▸ **Exercise instructions**
Reproduce the lines below exactly, from the one containing "118 549 2.43" through the one containing "336 458 14.70", both included. Leave out any pictures.

[Spatial grounding data]
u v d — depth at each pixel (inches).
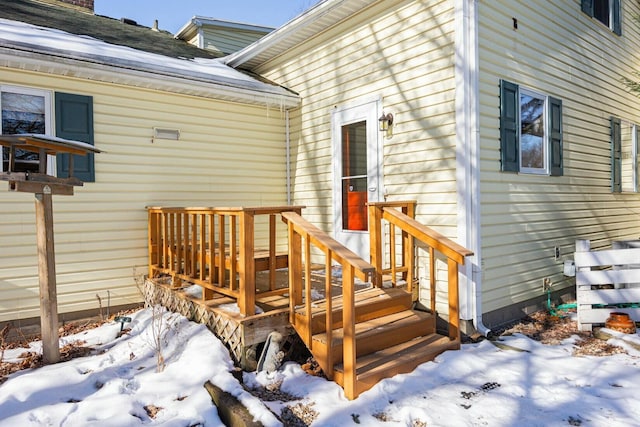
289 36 236.7
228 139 236.5
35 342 164.1
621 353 143.3
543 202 202.5
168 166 215.2
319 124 236.7
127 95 202.1
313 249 243.6
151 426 98.6
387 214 168.1
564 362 135.3
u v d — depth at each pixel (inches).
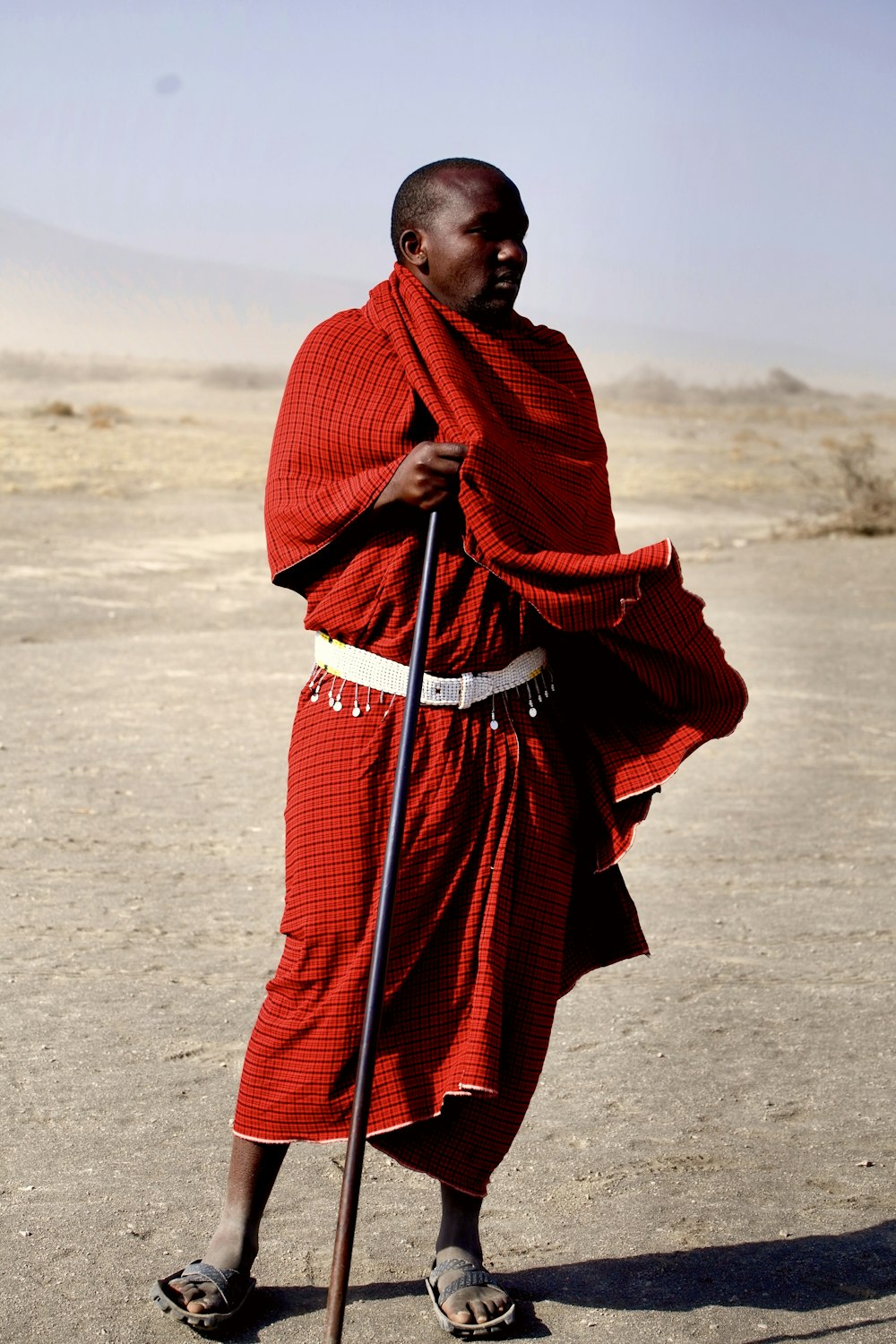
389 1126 116.3
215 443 1711.4
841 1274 127.4
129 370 4958.2
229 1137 151.5
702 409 3981.3
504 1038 120.6
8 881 240.2
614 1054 176.2
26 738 349.1
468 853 117.8
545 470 117.0
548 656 125.3
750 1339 117.6
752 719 385.4
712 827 283.7
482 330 118.6
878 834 278.5
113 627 555.8
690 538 943.7
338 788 117.0
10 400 3134.8
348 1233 108.5
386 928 109.3
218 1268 119.3
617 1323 120.1
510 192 119.1
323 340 119.0
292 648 503.2
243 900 234.2
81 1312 119.0
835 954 212.7
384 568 116.2
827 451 2033.7
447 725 117.3
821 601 632.4
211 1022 182.5
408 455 112.2
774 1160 148.9
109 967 201.9
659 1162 148.5
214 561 782.5
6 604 601.0
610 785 127.0
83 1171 143.2
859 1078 169.3
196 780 312.7
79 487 1121.4
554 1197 141.5
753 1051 177.3
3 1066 167.5
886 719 386.9
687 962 209.0
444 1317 118.6
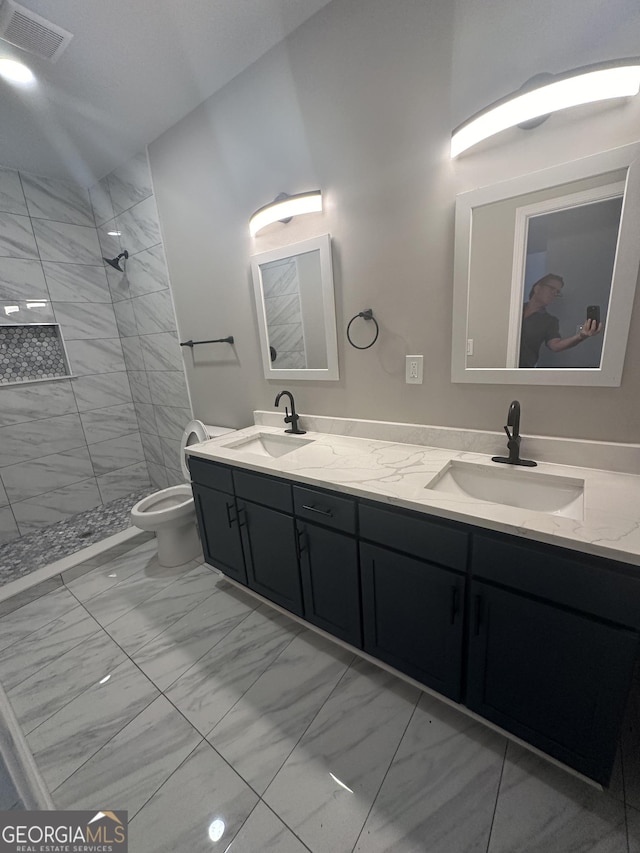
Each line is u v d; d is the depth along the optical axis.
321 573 1.48
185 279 2.35
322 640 1.65
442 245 1.37
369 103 1.39
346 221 1.57
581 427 1.26
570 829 0.97
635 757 1.11
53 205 2.67
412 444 1.63
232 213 1.96
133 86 1.72
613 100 1.01
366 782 1.11
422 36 1.23
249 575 1.82
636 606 0.84
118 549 2.43
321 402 1.92
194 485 1.93
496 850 0.94
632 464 1.19
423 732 1.24
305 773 1.15
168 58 1.56
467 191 1.27
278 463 1.53
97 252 2.93
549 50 1.05
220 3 1.32
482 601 1.07
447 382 1.50
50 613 1.94
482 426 1.46
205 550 2.03
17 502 2.71
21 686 1.53
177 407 2.83
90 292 2.92
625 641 0.86
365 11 1.31
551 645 0.98
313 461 1.52
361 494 1.24
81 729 1.33
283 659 1.56
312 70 1.48
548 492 1.24
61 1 1.26
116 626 1.83
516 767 1.12
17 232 2.53
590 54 1.01
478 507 1.06
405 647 1.31
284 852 0.98
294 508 1.48
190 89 1.77
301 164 1.63
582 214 1.11
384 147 1.40
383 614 1.33
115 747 1.27
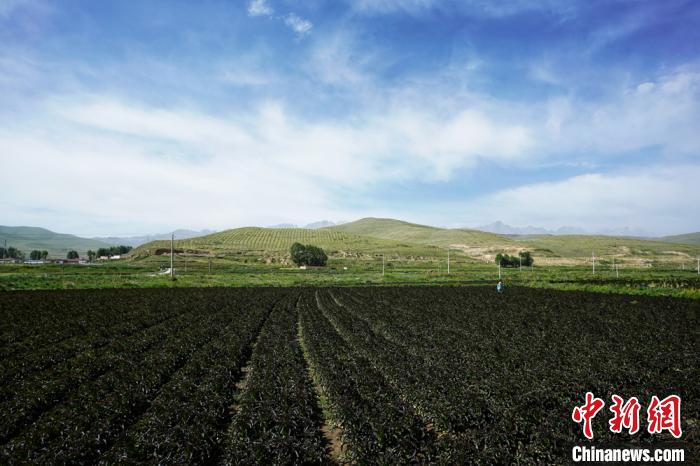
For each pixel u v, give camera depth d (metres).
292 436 14.95
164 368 23.05
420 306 51.81
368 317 42.31
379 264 181.88
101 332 33.97
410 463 13.59
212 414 16.88
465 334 33.25
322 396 20.69
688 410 17.19
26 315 43.28
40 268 134.12
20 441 14.58
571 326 37.34
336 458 14.70
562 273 135.50
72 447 14.05
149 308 48.66
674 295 64.88
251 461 13.54
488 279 107.75
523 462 13.60
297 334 35.47
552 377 20.67
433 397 18.00
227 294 67.19
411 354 26.52
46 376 22.05
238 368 24.33
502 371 22.31
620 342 30.47
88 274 120.88
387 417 15.94
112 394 18.67
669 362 24.53
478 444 14.37
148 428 15.51
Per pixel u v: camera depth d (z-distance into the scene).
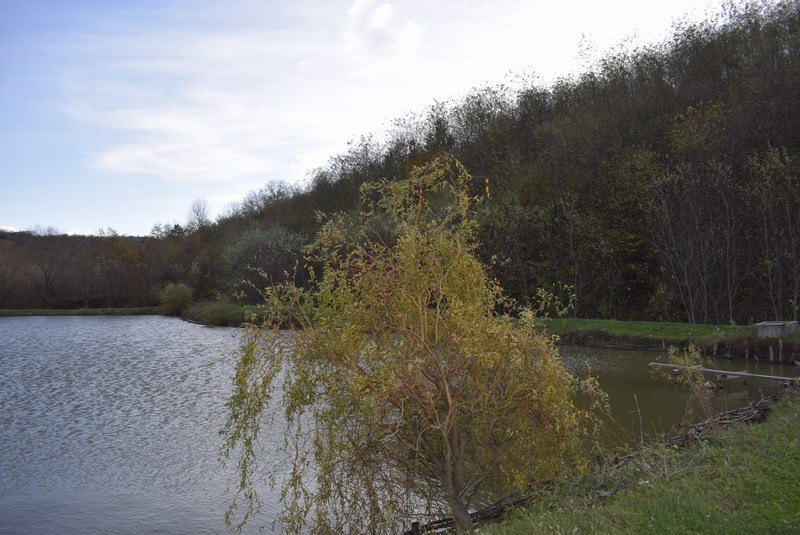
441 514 8.59
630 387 19.34
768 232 28.12
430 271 7.76
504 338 7.75
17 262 74.75
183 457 14.96
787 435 8.96
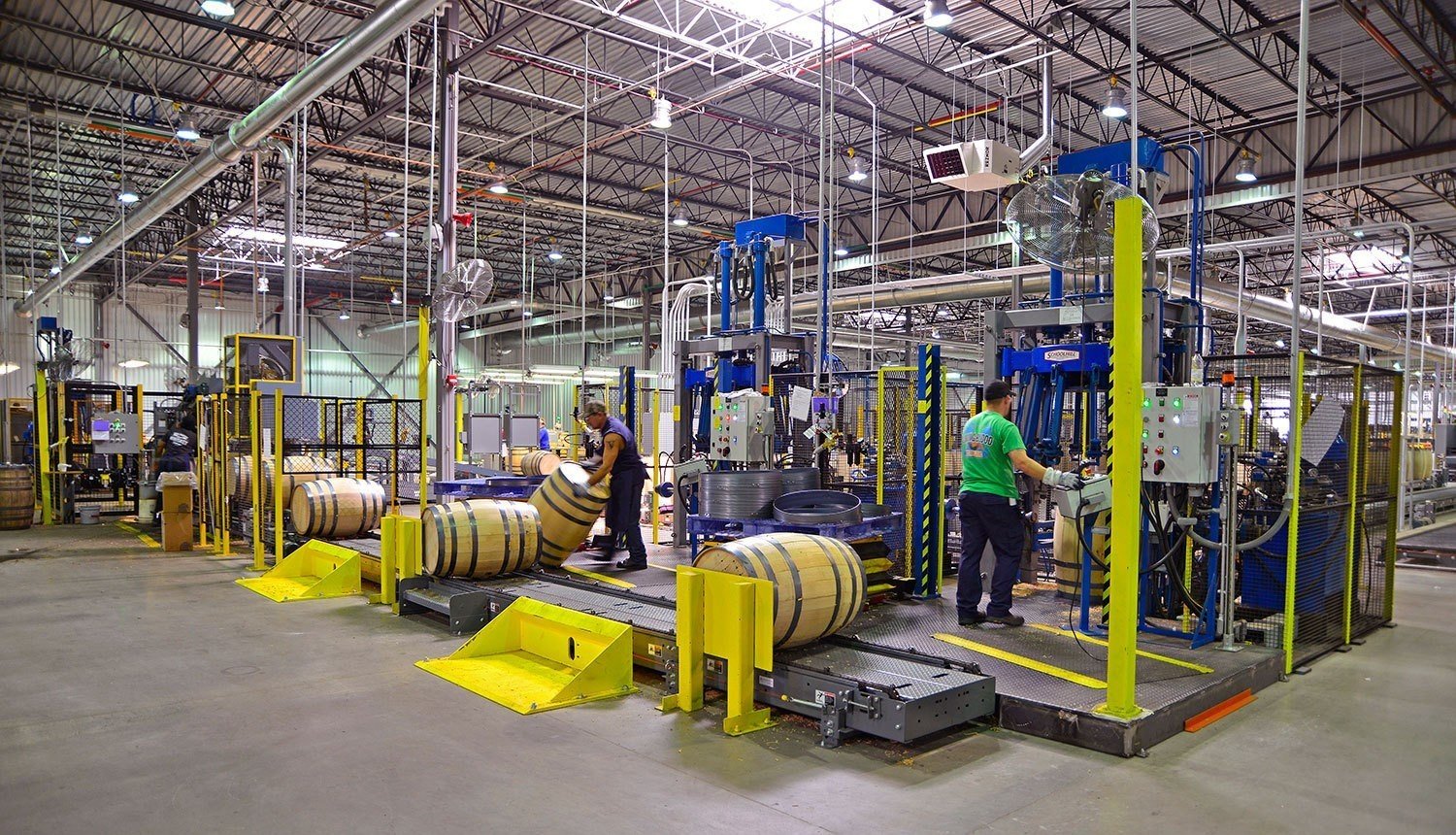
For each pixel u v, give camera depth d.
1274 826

▸ **Exercise response**
118 549 2.43
321 402 1.92
194 485 1.93
496 850 0.94
632 464 1.19
423 732 1.24
305 773 1.15
168 58 1.56
467 191 1.27
278 463 1.53
97 252 2.93
549 50 1.05
220 3 1.32
482 601 1.07
447 382 1.50
50 613 1.94
482 426 1.46
205 550 2.03
17 502 2.71
21 686 1.53
177 407 2.83
90 292 2.92
625 641 0.86
365 11 1.31
551 645 0.98
313 461 1.52
361 494 1.24
81 729 1.33
283 659 1.56
312 70 1.48
548 492 1.24
61 1 1.26
116 626 1.83
516 767 1.12
17 232 2.53
590 54 1.01
478 507 1.06
405 647 1.31
284 852 0.98
294 508 1.48
190 89 1.77
301 164 1.63
582 214 1.11
384 147 1.40
383 614 1.33
115 747 1.27
For each pixel u v, give camera depth d (metres).
292 436 14.95
164 368 23.05
420 306 51.81
368 317 42.31
379 264 181.88
101 332 33.97
410 463 13.59
212 414 16.88
465 334 33.25
322 396 20.69
688 410 17.19
26 315 43.28
40 268 134.12
20 441 14.58
571 326 37.34
336 458 14.70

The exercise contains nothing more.